Watch this video on the XDm 5.25 9mm Competition model. At 11 minutes 55 seconds in to the video, he shows how to use those speed loaders. They really do work.

Don <><


----------



## skullfr

The Uplula was the best thing I ever bought.


----------



## Bisley

The magazine loaders work fine, but if you practice as much as you should, your thumbs get strong and your technique improves to the point where you probably won't bother with one.


----------



## skullfr

Well for like today I went to the range and it is the perfect thing when doing alot of shooting.I onlu get to go once or twice a month and fire 150-250 at a session.One or two mag loads are fine with out.This makes it easier and faster and helps with older arthritic hands.


----------



## Gorris

I use the speed loader every time I go to the range and love it.
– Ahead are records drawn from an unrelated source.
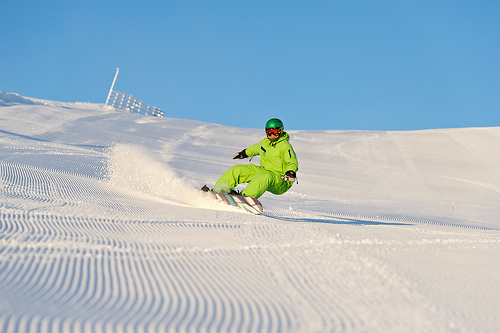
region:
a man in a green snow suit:
[203, 118, 304, 206]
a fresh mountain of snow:
[0, 206, 302, 331]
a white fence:
[101, 69, 167, 116]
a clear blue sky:
[88, 0, 497, 113]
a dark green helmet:
[263, 117, 285, 139]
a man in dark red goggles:
[265, 117, 287, 141]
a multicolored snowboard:
[196, 190, 263, 217]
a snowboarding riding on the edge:
[191, 116, 296, 216]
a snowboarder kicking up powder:
[108, 113, 298, 220]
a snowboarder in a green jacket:
[197, 119, 302, 211]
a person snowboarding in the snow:
[183, 97, 305, 228]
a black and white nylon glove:
[281, 165, 296, 181]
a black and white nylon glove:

Saves my fingers from getting all messed up.


----------



## XD40inAVL

skullfr said:


> The Uplula was the best thing I ever bought.


^^^^^ This ....


----------



## BlueLineFish

i refuse to use mag loaders. One guy in my academy got tortured for asking to use it. Ever since that day I have been trained to hand load


----------



## Steve M1911A1

What will you do, when your beloved Uplula breaks?
Learn now to use your thumbs.

If you learn to do it the right way, it's even easy for my arthritic hands.


----------



## XD40inAVL

Steve M1911A1 said:


> What will you do, when your beloved Uplula breaks?
> Learn now to use your thumbs.
> 
> If you learn to do it the right way, it's even easy for my arthritic hands.


Order another one, and use the XD loader till it comes.


----------



## ares338

I really need it my M&P 9c because those mags are still stiff and hard to load after 700 rounds. UpLula is great!


----------



## LONGHAIR

Yes, yes, yes, on the up-lula. As a left-handed guy with a pretty serious thumb injury to my left thumb, I have always had issues with loading mags. 
So today I go out to the range where I took my CCW class to participate in the Winchester Marksmanship program. It was quite an experience. First, I had never shot from a seated position, with sand bag support. I found it easy, but different. The tough part, and the point of this comment, was that you had to shoot each target 5 rounds at a time.....hand loading each time. That works out to be 50 rounds, 5 at a time.
I will have to say that the XDM that I was shooting is far easier to hand load than the S&W SD40 that is my daily carry gun.


----------



## cedarhill

Uplula all the way but the Glock loader is better than the XD loader or maybe the spring is softer on the Glock mags.


----------



## topgun47

KenW. said:


> I'll second that.


 I Agree.


----------